APHASIA|
Memory and Language: Imperfect Twins?
Given the fragmented, often unpredictable nature of human memory, and the equally undefinable, capricious nature of human language, I find it especially fascinating that language (or writing) is seen as an instrument that helps us remember. If there’s a record, it’s said, there’s evidence for something to have happened. However, much as memory can fool us sometimes, deceiving us into remembering things and events that didn’t actually happen, and pushing significant events to our blind spots, it is worth turning a critical eye on the vehicle that we rely on to transmit memories from the past to the present. Effectively, language turns the current moment into a matter of memory, even as the moment fades before our eyes as we attempt to write it down.
I consider both language and memory to be imperfect in that their attempts to capture every single nuance of our perception of our lived realities would be incomplete — words cannot put on paper the exact same flood of sensations that we experience, and the only reason writing works well is that it ignites familiar lived experiences in the reader.
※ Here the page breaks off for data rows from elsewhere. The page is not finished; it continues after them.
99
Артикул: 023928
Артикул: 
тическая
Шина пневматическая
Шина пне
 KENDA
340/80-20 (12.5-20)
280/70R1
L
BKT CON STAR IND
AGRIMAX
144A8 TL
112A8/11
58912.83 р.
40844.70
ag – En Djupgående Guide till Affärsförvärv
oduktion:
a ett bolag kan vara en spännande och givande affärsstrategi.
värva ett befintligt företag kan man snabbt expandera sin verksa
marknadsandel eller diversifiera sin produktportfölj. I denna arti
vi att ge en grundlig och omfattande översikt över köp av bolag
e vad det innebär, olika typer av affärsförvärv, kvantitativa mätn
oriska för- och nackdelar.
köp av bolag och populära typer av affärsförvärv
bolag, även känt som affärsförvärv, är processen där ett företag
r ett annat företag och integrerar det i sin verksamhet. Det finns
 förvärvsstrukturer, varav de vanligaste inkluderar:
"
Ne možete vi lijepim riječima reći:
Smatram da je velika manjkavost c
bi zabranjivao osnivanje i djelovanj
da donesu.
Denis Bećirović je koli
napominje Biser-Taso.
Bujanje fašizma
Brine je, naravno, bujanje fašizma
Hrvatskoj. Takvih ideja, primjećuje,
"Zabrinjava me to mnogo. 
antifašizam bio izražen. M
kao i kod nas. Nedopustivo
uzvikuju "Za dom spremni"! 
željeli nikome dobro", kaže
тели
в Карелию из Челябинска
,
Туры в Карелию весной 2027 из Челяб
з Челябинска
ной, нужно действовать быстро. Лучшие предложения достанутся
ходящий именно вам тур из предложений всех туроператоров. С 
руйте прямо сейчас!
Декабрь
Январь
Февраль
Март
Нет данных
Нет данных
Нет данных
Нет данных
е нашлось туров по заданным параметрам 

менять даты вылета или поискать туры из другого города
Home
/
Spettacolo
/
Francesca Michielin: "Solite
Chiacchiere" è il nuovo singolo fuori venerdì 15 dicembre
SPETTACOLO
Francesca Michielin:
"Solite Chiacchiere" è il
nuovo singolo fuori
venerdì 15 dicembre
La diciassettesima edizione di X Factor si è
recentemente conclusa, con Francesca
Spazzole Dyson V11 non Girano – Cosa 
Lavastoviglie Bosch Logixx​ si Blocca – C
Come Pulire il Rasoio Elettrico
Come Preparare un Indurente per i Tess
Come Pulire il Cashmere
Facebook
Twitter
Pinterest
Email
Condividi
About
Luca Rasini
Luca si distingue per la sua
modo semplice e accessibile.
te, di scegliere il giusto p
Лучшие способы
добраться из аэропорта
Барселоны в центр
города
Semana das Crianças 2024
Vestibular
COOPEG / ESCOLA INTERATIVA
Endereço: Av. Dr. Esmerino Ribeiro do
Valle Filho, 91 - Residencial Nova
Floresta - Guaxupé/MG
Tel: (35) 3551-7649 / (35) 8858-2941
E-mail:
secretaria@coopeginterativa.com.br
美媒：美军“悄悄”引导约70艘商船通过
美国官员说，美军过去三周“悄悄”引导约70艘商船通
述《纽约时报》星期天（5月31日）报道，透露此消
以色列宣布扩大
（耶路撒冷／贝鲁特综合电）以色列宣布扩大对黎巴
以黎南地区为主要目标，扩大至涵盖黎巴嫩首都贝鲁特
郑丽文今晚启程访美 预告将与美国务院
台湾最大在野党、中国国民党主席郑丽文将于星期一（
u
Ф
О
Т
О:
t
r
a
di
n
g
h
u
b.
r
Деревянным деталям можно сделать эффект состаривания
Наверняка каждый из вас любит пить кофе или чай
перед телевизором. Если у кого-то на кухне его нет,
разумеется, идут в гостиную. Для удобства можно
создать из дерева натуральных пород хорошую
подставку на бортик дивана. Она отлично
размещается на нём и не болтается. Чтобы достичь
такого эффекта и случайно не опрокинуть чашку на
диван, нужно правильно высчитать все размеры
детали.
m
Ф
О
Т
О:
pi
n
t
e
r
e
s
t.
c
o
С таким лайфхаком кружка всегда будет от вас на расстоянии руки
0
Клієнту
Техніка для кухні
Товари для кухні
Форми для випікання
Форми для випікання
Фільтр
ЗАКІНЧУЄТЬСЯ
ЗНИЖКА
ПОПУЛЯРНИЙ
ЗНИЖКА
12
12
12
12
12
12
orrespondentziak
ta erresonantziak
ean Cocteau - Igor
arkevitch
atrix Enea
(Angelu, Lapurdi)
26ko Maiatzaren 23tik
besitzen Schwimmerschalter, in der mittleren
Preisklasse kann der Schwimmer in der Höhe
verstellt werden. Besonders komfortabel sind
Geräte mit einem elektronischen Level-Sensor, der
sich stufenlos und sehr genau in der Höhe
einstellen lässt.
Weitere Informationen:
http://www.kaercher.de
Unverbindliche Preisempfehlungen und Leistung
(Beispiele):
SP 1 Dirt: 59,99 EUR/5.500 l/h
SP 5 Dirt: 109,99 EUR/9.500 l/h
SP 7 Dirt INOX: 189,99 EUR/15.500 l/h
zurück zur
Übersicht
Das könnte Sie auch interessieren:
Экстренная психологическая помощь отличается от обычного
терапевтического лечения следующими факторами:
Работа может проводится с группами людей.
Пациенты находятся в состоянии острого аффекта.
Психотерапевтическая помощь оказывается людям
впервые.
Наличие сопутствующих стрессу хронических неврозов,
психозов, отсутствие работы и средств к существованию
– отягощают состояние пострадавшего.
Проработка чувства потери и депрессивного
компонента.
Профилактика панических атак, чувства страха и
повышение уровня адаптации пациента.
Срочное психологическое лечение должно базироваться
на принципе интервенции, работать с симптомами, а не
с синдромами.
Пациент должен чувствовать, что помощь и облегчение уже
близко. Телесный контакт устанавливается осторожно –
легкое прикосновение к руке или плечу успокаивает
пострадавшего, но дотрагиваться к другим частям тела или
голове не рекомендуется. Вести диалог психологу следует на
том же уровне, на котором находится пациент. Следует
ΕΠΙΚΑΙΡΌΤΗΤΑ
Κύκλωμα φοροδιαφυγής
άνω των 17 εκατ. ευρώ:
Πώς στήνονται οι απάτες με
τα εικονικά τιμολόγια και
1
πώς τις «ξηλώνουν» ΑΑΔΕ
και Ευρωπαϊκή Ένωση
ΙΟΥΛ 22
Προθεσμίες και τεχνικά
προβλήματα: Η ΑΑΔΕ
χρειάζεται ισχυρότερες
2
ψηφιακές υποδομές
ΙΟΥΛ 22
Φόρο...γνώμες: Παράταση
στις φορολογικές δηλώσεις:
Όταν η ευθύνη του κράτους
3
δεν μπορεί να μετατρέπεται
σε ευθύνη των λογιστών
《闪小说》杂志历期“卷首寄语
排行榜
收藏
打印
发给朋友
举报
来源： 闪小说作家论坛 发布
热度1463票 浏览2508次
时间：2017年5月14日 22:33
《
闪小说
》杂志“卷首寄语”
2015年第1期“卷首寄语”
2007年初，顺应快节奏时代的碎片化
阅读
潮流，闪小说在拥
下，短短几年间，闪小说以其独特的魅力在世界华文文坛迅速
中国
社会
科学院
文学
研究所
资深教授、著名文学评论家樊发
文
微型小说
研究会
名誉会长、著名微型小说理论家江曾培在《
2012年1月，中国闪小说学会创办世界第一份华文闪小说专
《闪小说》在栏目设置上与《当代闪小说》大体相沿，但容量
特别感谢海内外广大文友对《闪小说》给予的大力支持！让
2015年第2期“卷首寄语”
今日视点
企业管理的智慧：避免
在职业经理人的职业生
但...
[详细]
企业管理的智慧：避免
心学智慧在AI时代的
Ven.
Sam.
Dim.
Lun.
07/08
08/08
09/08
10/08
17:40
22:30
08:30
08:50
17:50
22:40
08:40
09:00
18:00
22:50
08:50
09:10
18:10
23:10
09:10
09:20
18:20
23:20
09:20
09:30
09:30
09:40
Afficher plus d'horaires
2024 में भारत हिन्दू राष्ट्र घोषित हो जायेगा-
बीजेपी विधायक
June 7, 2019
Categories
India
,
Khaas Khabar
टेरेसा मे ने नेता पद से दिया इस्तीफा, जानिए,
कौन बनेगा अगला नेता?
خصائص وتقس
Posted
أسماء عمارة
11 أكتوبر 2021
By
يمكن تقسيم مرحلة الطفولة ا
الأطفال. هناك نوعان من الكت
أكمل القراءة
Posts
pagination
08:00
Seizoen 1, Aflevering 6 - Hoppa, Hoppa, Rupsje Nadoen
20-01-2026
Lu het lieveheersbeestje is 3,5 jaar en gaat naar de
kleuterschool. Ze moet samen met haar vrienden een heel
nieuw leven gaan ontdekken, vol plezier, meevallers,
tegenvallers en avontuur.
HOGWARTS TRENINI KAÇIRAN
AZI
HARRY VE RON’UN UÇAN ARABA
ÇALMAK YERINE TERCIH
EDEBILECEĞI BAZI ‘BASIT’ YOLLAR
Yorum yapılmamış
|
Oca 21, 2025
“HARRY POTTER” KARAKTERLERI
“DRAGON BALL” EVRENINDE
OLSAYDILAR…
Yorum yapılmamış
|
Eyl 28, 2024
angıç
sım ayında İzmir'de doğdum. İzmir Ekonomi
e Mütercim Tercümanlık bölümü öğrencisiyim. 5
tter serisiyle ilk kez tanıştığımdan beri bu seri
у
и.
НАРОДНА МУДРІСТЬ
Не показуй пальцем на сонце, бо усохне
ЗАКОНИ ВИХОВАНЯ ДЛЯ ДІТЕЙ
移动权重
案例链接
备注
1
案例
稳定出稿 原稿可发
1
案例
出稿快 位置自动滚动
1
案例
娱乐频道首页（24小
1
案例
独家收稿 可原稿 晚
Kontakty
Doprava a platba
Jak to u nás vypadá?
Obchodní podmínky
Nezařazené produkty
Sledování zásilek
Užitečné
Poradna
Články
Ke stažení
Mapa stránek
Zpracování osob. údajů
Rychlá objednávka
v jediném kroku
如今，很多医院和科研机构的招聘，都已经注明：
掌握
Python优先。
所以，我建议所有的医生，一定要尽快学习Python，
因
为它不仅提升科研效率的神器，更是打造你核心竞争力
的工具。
If a writer says that the dog was barking loud enough to wake the entire family up, it is only because the readers can imagine how disruptive the barking of a dog can actually be. Memory serves the cause of writing even during the act of reading, because without memory, it would be difficult to comprehend a text in its entirety, as one would forget what happened in the first paragraph by the time one gets to the second. Similarly, language itself would not work without memory because communication depends on people remembering which word has which connotation in which context, and in possessing an unconscious memory of each grammar rule and tense even if they are not aware of it while they speak.